### ASSIGNMENT
Check every line below for the word "worn" and copy the ones that have it.

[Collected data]
:::
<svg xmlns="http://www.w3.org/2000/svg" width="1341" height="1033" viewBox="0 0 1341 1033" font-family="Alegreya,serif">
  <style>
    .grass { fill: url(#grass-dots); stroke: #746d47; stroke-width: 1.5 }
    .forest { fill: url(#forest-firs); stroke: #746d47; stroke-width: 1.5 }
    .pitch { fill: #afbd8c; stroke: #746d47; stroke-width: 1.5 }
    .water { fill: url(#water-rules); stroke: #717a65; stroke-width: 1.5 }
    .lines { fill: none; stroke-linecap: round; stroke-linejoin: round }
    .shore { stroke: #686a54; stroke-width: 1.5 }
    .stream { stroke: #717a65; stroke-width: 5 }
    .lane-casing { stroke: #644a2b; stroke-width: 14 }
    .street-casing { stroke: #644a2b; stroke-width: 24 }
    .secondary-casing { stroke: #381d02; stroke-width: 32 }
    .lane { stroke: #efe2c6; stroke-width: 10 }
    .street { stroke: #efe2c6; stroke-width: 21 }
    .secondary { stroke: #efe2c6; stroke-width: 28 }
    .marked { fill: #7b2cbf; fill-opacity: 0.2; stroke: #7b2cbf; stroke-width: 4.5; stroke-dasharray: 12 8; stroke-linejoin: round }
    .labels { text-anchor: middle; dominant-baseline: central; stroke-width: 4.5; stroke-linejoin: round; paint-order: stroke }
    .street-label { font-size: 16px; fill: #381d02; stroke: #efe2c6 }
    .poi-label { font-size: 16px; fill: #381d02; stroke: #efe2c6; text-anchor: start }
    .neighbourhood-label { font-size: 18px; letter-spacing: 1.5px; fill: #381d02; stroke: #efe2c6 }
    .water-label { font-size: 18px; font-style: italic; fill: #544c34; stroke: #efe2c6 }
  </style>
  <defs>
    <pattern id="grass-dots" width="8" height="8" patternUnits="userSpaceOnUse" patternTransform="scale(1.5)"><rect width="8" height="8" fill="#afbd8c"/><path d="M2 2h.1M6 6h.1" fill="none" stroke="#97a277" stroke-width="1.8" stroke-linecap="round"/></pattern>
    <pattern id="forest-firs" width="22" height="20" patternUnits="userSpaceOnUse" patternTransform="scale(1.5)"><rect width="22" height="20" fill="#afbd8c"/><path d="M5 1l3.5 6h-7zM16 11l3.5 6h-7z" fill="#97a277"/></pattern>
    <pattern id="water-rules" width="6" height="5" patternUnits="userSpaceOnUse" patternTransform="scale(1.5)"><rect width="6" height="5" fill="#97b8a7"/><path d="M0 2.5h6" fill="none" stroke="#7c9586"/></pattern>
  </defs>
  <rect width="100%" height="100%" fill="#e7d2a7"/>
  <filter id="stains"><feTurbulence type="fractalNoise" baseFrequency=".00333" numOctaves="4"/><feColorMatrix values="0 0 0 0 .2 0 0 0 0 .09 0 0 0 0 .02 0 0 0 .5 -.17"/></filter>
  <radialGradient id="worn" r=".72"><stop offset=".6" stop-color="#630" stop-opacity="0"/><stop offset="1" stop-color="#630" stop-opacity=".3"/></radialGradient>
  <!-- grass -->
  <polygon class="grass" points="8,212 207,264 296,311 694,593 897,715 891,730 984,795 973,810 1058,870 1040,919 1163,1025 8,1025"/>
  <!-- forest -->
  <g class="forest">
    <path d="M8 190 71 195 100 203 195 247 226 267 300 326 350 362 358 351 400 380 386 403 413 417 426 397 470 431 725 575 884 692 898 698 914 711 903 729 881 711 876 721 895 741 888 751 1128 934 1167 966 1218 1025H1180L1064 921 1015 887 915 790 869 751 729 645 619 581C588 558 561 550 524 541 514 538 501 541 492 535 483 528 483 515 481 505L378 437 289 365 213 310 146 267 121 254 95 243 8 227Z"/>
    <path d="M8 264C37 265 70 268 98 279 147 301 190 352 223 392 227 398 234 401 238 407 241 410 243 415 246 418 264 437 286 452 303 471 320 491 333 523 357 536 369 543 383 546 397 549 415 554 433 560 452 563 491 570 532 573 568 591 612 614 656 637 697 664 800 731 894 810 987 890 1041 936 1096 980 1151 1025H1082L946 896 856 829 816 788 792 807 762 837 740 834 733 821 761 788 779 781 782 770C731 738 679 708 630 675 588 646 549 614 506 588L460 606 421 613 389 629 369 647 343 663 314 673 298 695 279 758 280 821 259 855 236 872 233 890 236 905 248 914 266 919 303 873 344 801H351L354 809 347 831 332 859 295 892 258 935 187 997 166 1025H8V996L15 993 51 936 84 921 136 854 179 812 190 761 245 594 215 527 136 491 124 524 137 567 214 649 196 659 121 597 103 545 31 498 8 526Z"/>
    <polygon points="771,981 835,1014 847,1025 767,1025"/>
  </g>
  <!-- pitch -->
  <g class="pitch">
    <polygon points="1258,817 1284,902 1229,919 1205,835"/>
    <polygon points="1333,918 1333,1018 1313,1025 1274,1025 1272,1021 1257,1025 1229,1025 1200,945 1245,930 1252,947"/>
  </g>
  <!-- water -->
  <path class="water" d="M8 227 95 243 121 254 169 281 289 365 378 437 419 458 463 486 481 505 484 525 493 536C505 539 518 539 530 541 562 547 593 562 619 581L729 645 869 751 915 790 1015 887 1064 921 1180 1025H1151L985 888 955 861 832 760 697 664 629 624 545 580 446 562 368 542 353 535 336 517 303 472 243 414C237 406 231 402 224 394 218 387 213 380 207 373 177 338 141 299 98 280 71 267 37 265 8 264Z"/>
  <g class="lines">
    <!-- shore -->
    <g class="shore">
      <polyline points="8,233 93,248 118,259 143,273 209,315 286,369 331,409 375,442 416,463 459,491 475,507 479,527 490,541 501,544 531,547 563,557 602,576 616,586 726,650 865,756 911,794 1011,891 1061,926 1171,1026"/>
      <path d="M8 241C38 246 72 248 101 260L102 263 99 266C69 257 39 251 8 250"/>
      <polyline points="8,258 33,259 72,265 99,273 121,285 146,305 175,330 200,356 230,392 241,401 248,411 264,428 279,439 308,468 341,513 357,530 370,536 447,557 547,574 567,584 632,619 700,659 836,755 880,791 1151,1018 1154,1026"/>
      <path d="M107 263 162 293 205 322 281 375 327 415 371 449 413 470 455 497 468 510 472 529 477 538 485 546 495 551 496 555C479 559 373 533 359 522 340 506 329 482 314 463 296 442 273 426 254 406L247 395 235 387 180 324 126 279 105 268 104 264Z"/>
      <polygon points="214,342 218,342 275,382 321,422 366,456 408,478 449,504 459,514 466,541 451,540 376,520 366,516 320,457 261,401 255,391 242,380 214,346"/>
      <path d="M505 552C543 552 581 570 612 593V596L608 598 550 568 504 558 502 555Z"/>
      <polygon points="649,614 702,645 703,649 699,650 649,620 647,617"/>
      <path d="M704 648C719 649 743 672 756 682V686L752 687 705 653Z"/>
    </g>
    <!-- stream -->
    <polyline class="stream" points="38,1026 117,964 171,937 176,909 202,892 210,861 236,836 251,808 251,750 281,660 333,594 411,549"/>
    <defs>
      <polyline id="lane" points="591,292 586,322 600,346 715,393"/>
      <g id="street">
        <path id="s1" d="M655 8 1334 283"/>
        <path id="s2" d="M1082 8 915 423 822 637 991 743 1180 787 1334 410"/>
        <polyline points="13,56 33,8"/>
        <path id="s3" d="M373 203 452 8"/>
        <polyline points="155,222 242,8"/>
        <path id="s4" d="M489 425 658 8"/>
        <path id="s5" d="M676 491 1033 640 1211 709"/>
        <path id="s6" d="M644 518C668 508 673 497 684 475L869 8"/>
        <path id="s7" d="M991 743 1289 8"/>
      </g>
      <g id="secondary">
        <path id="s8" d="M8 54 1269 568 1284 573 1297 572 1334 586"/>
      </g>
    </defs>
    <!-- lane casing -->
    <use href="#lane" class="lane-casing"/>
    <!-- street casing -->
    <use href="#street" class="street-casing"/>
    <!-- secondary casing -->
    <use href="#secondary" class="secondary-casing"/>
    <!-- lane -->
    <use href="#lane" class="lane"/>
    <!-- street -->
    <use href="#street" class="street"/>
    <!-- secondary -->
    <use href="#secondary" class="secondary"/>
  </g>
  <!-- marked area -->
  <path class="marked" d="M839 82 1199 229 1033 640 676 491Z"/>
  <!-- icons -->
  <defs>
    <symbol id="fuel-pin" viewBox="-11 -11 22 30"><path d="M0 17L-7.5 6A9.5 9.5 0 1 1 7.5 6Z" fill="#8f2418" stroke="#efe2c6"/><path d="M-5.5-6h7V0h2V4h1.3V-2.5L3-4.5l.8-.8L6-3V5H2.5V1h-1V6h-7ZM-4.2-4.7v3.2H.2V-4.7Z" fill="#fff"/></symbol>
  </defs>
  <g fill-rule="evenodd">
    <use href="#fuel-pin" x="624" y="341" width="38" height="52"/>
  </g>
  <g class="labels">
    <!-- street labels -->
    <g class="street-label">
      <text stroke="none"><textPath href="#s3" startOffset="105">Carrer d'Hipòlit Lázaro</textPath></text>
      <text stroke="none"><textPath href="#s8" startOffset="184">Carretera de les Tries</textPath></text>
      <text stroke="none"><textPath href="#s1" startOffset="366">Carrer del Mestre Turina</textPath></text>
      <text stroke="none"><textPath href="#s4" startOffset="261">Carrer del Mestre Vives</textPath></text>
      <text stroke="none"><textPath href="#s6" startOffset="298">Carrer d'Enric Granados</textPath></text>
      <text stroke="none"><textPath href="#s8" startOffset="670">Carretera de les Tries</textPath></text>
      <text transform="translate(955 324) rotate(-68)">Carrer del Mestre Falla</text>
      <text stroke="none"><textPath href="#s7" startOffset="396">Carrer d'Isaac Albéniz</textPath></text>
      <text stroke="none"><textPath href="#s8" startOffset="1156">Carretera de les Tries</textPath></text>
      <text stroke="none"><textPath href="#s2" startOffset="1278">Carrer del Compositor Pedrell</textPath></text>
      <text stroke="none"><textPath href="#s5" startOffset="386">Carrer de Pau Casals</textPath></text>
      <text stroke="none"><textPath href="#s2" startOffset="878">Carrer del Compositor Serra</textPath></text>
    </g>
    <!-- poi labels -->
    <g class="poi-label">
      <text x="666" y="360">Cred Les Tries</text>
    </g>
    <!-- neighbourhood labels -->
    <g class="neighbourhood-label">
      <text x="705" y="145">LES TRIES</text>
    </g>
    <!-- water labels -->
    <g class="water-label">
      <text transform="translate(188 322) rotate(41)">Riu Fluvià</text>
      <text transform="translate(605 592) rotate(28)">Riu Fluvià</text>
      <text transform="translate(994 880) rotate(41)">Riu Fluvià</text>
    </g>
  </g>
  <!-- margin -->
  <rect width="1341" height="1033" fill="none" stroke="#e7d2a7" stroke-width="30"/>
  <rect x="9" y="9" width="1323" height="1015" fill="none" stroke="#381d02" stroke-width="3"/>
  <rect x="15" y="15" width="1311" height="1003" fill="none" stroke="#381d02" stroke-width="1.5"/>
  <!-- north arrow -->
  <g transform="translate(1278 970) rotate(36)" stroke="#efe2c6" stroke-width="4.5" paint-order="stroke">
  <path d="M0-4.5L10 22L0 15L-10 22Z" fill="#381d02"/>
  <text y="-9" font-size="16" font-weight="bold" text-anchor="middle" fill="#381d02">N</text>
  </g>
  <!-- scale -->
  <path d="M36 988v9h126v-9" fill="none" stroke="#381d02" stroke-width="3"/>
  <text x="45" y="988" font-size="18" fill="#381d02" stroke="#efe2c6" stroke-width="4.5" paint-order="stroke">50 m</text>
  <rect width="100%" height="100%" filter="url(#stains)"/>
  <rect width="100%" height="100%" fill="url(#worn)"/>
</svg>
:::
### RESULT FOR THIS TASK
  <radialGradient id="worn" r=".72"><stop offset=".6" stop-color="#630" stop-opacity="0"/><stop offset="1" stop-color="#630" stop-opacity=".3"/></radialGradient>
  <rect width="100%" height="100%" fill="url(#worn)"/>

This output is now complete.